Report each line of the data below in which "four" appears.

## Input data
==*==
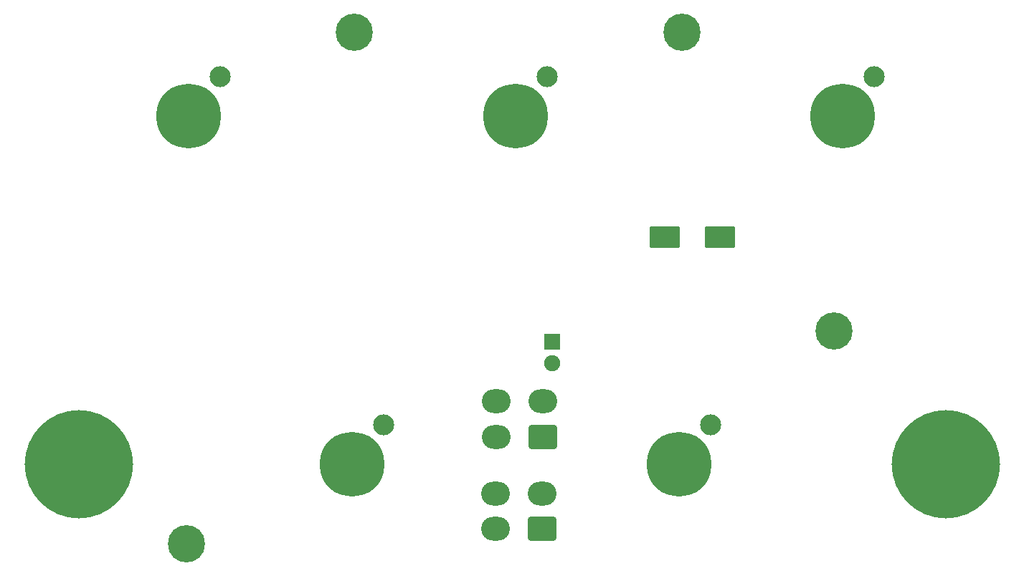
<source format=gbr>
%TF.GenerationSoftware,KiCad,Pcbnew,(6.0.9)*%
%TF.CreationDate,2022-12-27T05:54:40-09:00*%
%TF.ProjectId,PCB_ INTR LT PANEL,5043422c-2049-44e5-9452-204c54205041,rev?*%
%TF.SameCoordinates,Original*%
%TF.FileFunction,Soldermask,Bot*%
%TF.FilePolarity,Negative*%
%FSLAX46Y46*%
G04 Gerber Fmt 4.6, Leading zero omitted, Abs format (unit mm)*
G04 Created by KiCad (PCBNEW (6.0.9)) date 2022-12-27 05:54:40*
%MOMM*%
%LPD*%
G01*
G04 APERTURE LIST*
G04 Aperture macros list*
%AMRoundRect*
0 Rectangle with rounded corners*
0 $1 Rounding radius*
0 $2 $3 $4 $5 $6 $7 $8 $9 X,Y pos of 4 corners*
0 Add a 4 corners polygon primitive as box body*
4,1,4,$2,$3,$4,$5,$6,$7,$8,$9,$2,$3,0*
0 Add four circle primitives for the rounded corners*
1,1,$1+$1,$2,$3*
1,1,$1+$1,$4,$5*
1,1,$1+$1,$6,$7*
1,1,$1+$1,$8,$9*
0 Add four rect primitives between the rounded corners*
20,1,$1+$1,$2,$3,$4,$5,0*
20,1,$1+$1,$4,$5,$6,$7,0*
20,1,$1+$1,$6,$7,$8,$9,0*
20,1,$1+$1,$8,$9,$2,$3,0*%
G04 Aperture macros list end*
%ADD10RoundRect,0.300001X1.399999X-1.099999X1.399999X1.099999X-1.399999X1.099999X-1.399999X-1.099999X0*%
%ADD11O,3.400000X2.800000*%
%ADD12RoundRect,0.050000X-0.900000X0.900000X-0.900000X-0.900000X0.900000X-0.900000X0.900000X0.900000X0*%
%ADD13C,1.900000*%
%ADD14RoundRect,0.300000X1.500000X1.000000X-1.500000X1.000000X-1.500000X-1.000000X1.500000X-1.000000X0*%
%ADD15C,12.800000*%
%ADD16C,7.640752*%
%ADD17C,2.481250*%
%ADD18C,4.400000*%
G04 APERTURE END LIST*
D10*
%TO.C,J2*%
X115250000Y-115600000D03*
D11*
X115250000Y-111400000D03*
X109750000Y-115600000D03*
X109750000Y-111400000D03*
%TD*%
D10*
%TO.C,J1*%
X115300000Y-104750000D03*
D11*
X115300000Y-100550000D03*
X109800000Y-104750000D03*
X109800000Y-100550000D03*
%TD*%
D12*
%TO.C,D1*%
X116434000Y-93497400D03*
D13*
X116434000Y-96037400D03*
%TD*%
D14*
%TO.C,C1*%
X136246000Y-81102200D03*
X129746000Y-81102200D03*
%TD*%
D15*
%TO.C,8*%
X60502800Y-107950000D03*
%TD*%
D16*
%TO.C,9*%
X92760800Y-107950000D03*
D17*
X96536722Y-103287124D03*
D16*
X92760800Y-107950000D03*
%TD*%
D15*
%TO.C,11*%
X162864800Y-107950000D03*
X162864800Y-107950000D03*
%TD*%
D18*
%TO.C,4*%
X73202800Y-117348000D03*
%TD*%
%TO.C,3*%
X149656800Y-92202000D03*
%TD*%
%TO.C,1*%
X93014800Y-56896000D03*
%TD*%
%TO.C,2*%
X131749800Y-56896000D03*
%TD*%
D17*
%TO.C,5*%
X77232722Y-62139124D03*
D16*
X73456800Y-66802000D03*
X73456800Y-66802000D03*
%TD*%
%TO.C,6*%
X112064800Y-66802000D03*
X112064800Y-66802000D03*
D17*
X115840722Y-62139124D03*
%TD*%
D16*
%TO.C,7*%
X150672800Y-66802000D03*
X150672800Y-66802000D03*
D17*
X154448722Y-62139124D03*
%TD*%
D16*
%TO.C,10*%
X131368800Y-107950000D03*
D17*
X135144722Y-103287124D03*
D16*
X131368800Y-107950000D03*
%TD*%
M02*

</source>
==*==
## Solution for this problem
0 Add four circle primitives for the rounded corners*
0 Add four rect primitives between the rounded corners*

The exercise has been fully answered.